Barden sketched a salute—not even a Steel Wolf Clansman was foolish enough to give the full thing when his latex-gloved hand was still slick with blood and other bodily substances. Murchison, for his part, gave the curt but respectful nod he’d come around to using in lieu of anything more formal and military.

As usual, it seemed to satisfy her. “Bondsman Murchison.”

“Yes, ma’am?”

“Make yourself presentable. The Countess of Northwind summons me to parley, and I want you standing with me when she comes.”

“Stage-dressing, ma’am?”

Across the examining table from him, Barden looked shocked. Murchison, however, had come to understand that the only way to keep Anastasia Kerensky’s respect—and her respect, so far as he could tell, was all that had kept him alive in the first place—was to push back as hard and as often as custom and the broad gap between their ranks allowed.

“An object lesson, Bondsman. Get moving—we have not got much time.”

Anastasia’s impatience was enough for Barden to let Murchison clean up and change in the sick bay locker room, and to bring him clean clothes to replace the bloodstained scrubs that he’d been wearing when she arrived. His hair was still damp from the shower when he joined her outside the sickbay door, but she only flicked her gaze up and down him once and said, “You will do. Come.”

The parley turned out not to be live and face-to-face at all, but done over real-time tri-vid link—neither commander, it seemed, was willing to leave her own territory, and the streets of the city did not offer much in the way of open neutral ground. Despite Anastasia’s impatience, the setup took time. The Steel Wolf technicians set up their tri-vid cameras and sound equipment in her field headquarters out on the DropPort landing field, with a full-size display unit that looked too big to have come with the DropShips at all—Murchison suspected that the techs had appropriated it from one of the passenger waiting lounges in the captured DropPort concourse.

Finally, the prep work was finished. Anastasia Kerensky took her position standing on an X that the Steel Wolf technicians had marked on the landing field tarmac, with Murchison standing a little behind her and to the right.

The Steel Wolf technician in charge said something in a low tone over her headset voice pickup—presumably to her Highlander opposite number—and then, more loudly, “On the air in three. Three… two… one… time.”
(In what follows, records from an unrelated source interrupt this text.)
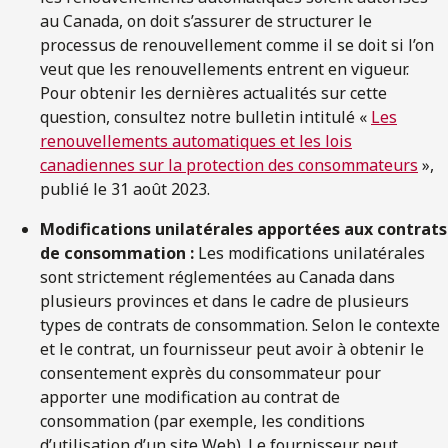
au Canada, on doit s’assurer de structurer le
processus de renouvellement comme il se doit si l’on
veut que les renouvellements entrent en vigueur.
Pour obtenir les dernières actualités sur cette
question, consultez notre bulletin intitulé «
Les
renouvellements automatiques et les lois
canadiennes sur la protection des consommateurs
»,
publié le 31 août 2023.
Modifications unilatérales apportées aux contrats
de consommation :
Les modifications unilatérales
sont strictement réglementées au Canada dans
plusieurs provinces et dans le cadre de plusieurs
types de contrats de consommation. Selon le contexte
et le contrat, un fournisseur peut avoir à obtenir le
consentement exprès du consommateur pour
apporter une modification au contrat de
consommation (par exemple, les conditions
d’utilisation d’un site Web). Le fournisseur peut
The display unit clouded, swirled, and cleared to show the Countess of Northwind and another officer—some kind of aide, Murchison supposed—standing in an impressive stone-and-wood great hall that matched pictures Murchison had seen of the Fort at Tara. The Steel Wolf tech fiddled with her controls and brought the image up closer, until Anastasia and the Countess might have been standing only feet apart.

Anastasia Kerensky said, “Countess.”

“Galaxy Commander.” Tara Campbell’s voice and expression gave away nothing; Murchison couldn’t tell from her demeanor whether the day was going well or ill for the Highlanders in the city.

“You called for this parley. Say what you have to say—we waste time, otherwise.”

At this, Tara Campbell gave a grim smile. “I wasn’t born yesterday, Galaxy Commander. Your troops will appreciate the breathing space as much as mine. And we can always go back to killing each other when we’re done.” She seemed at this point to notice Ian Murchison for the first time, and spoke to him directly. “You’re no Steel Wolf, man—not with that Northwind face on you. What’s your name?”